Design Principle for Applied AI


Offline Speaker


Christopher Noessel is a Design Principle at IBM, focusing on design for AI and leading the worldwide design for AI guild. A masters graduate from the Interaction Design Institute in Ivrea, Italy, Chris brings over a decade of experience in the field of interactive design.

Before entering graduate school, Chris accumulated 8 years of professional interactive design experience, including owning his own small company in Texas and working for marchFIRST during the .com boom in San Francisco. He has a rich background, having served as the Director of Information Architecture for the San Francisco office of marchFIRST, where he introduced user-centered design and developed the department and its methodology.

Following grad school, Chris contributed to the Strategic Prototyping team for Microsoft in Redmond, Washington, for 18 months.

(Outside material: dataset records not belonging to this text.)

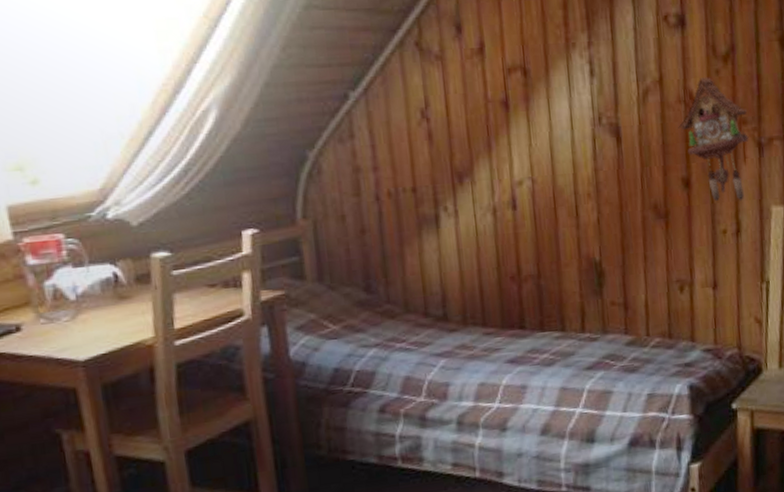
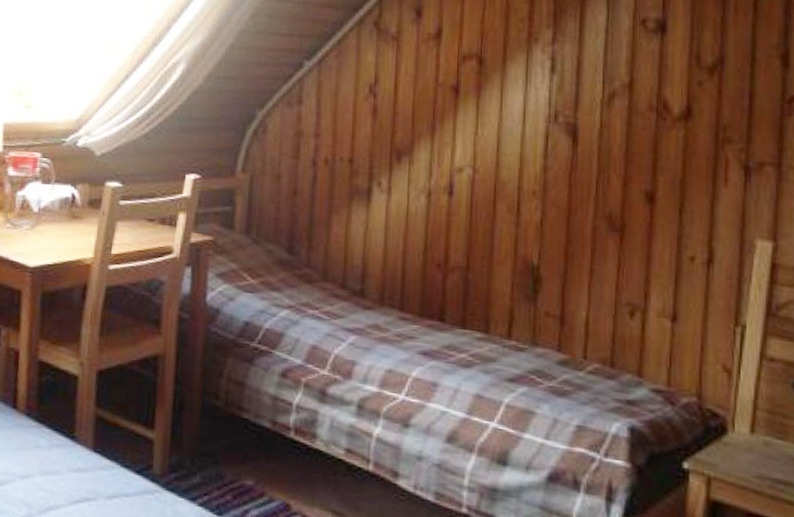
cuckoo clock: present [678,77,749,202] -> none [646,87,736,228]

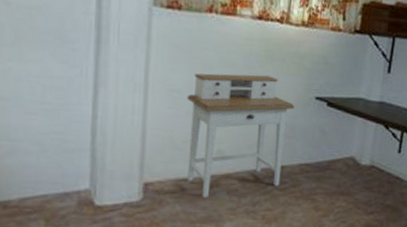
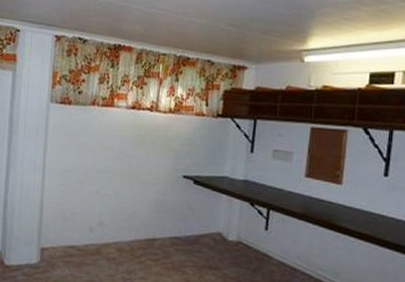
desk: present [187,73,295,197] -> none [74,156,165,264]

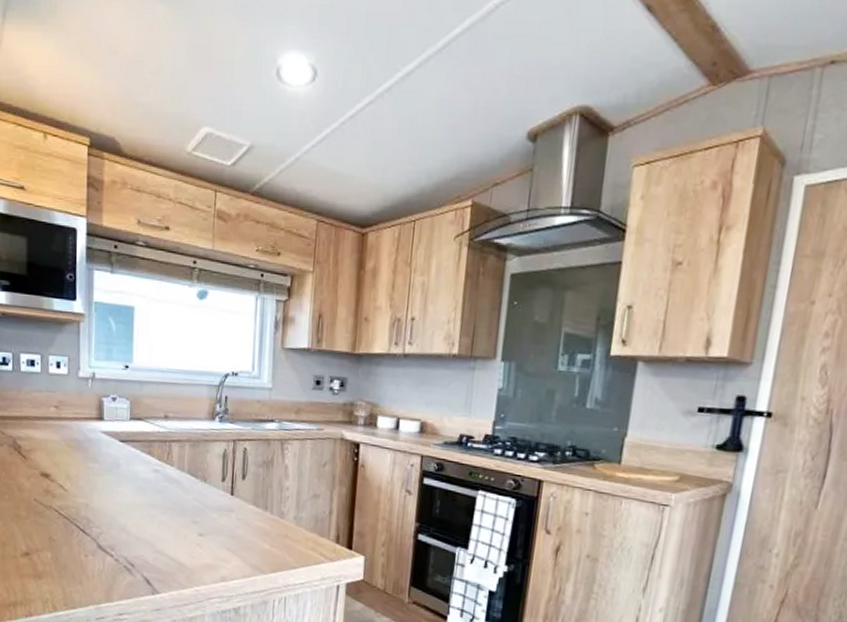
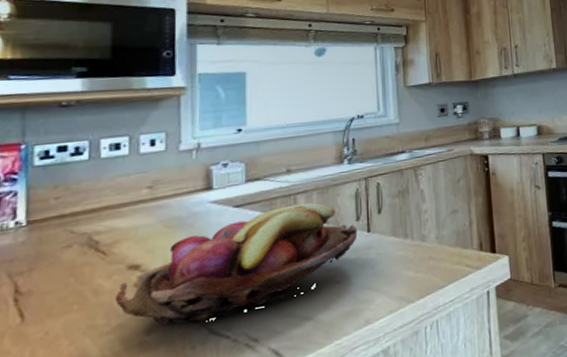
fruit basket: none [33,451,222,538] -> present [115,202,358,326]

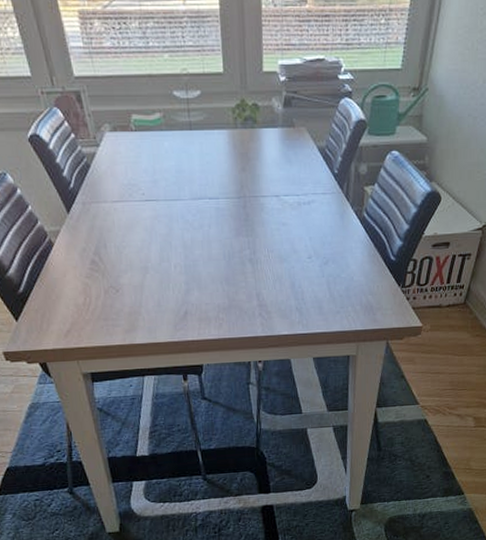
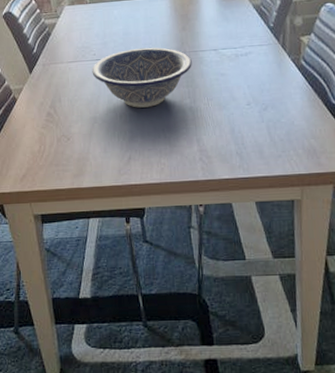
decorative bowl: none [141,189,252,258] -> present [92,47,192,108]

He spent a decade at boutique interaction design agency Cooper, holding various roles such as individual contributor, educator, Managing Director, and Design Fellow.

Chris has worked with clients globally, spanning financial, medical, insurance, and startup sectors, evolving their software and services to better align with user goals. He has taught hundreds of students and companies worldwide on designing from a user-centered, goal-directed point of view and has been instrumental in evolving pair design practice both philosophically and practically.

A prolific author, Chris has written books and articles for online magazines and blogs. In 2012, he co-authored a book about interaction design lessons from sci-fi. In 2014, he co-authored the 4th Edition of the interaction design classic, "About Face." In 2017, he published "Designing Agentive Technologies: AI That Works for People."

As a sought-after public speaker, Chris has addressed audiences globally on diverse topics such as interaction design for artificial intelligence, interactive narrative, mobile tools for lifelong learners, information visualization, the future of technology, randomness as a tool for innovation, and sci-fi interfaces.